One needn’t go as far as souls anyway. Jefferson’s hypothesis—that there is some electrochemical basis to thought—is sufficient to solve the problem. Were it true, the reason computers seem fundamentally blocked from progress on the Turing Test would amount to the fact that they are wholly mechanical objects, while “thought” is as much a biological function as “digestion” or “copulation.”

Even if true, why couldn't the electrochemical processes be simulated too? I don't think it's necessary to strictly and completely reproduce a biological brain to produce thought in a computer, but even if it is, it's "just" a matter of scale. If you can increase the fidelity of the simulation with effectively infinite computing power, what would it be missing?
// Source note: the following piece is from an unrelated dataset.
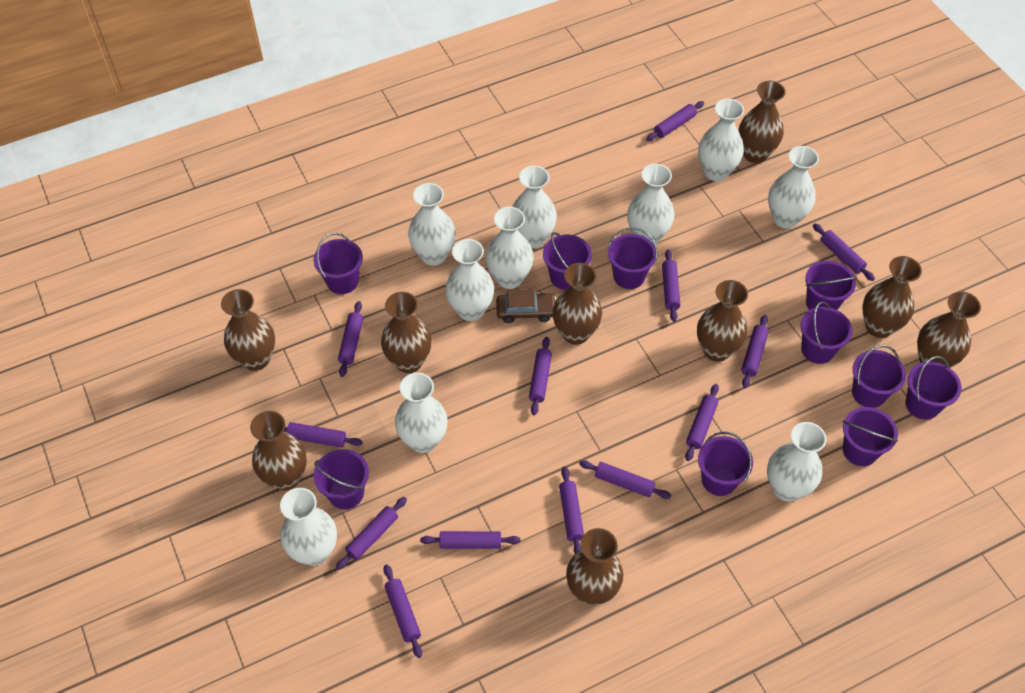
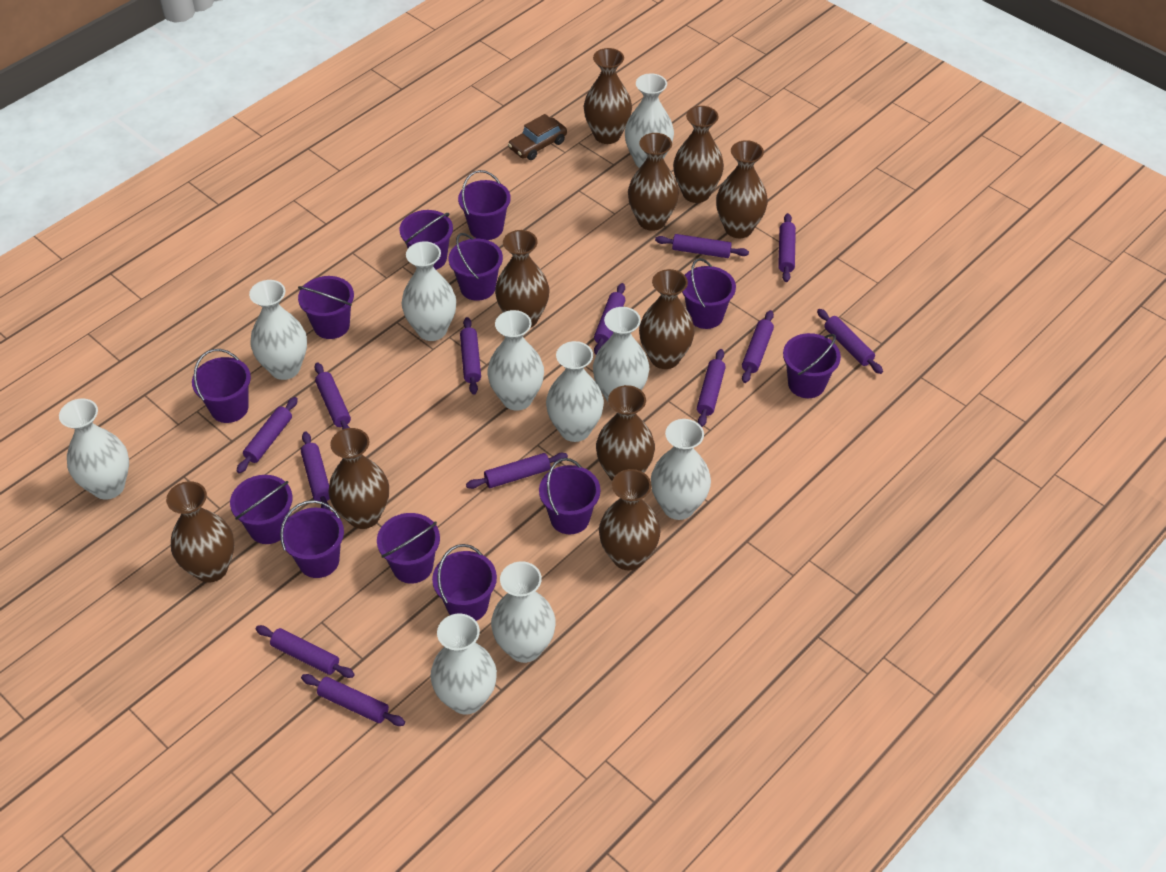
brown vase: 9 -> 10
purple bucket: 10 -> 12

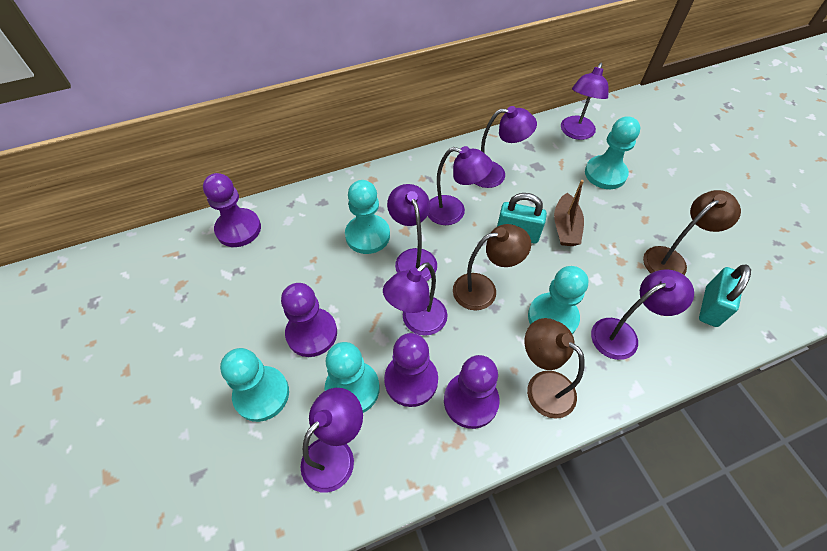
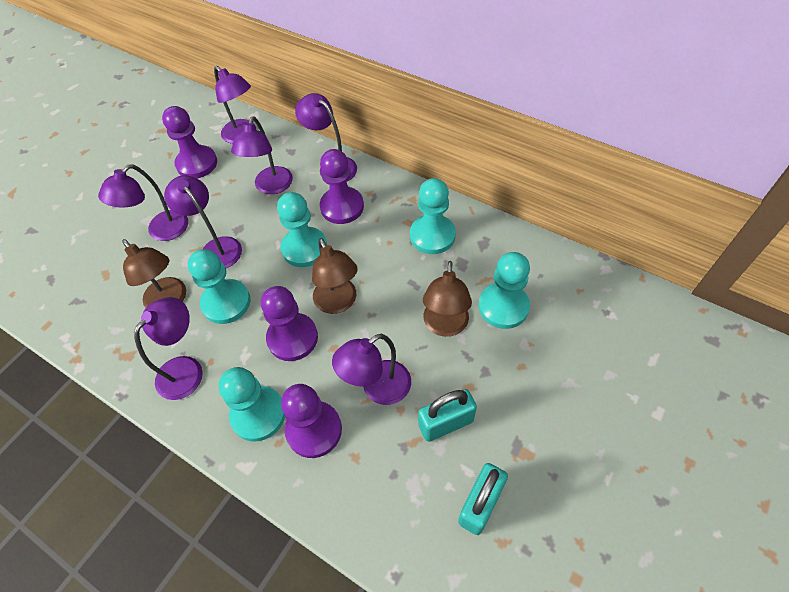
brown boat: 1 -> 0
It'd have to be something that can't be predicted, can't even have its unpredictability described with an equation (I don't know what any coin flip will turn up as, but I do know how to write a program that produces indistinguishable results from a real coin for a simulation), so it's just changing all the time and follows no rules whatsoever, but also you can't just write a program that does its own "random crap that can't be predicted" simulation because the real one is somehow also so precise that it's the only thing that makes consciousness work and a mechanical one isn't good enough?

[–] dgerard@awful.systems 11 points 1 week ago (8 children)

Philosophically, right, if you allow me infinite resources, right, to do a thing I don't actually know how to define,

[–] scruiser@awful.systems 5 points 1 week ago

It's not infinite! If you take my cherry picked estimate of the computational power of the human brain, you'll see we're just one more round of scaling to have matched the human brain, and then we're sure to have AGI ~~and make our shareholders immense profits~~! Just one more scaling, bro!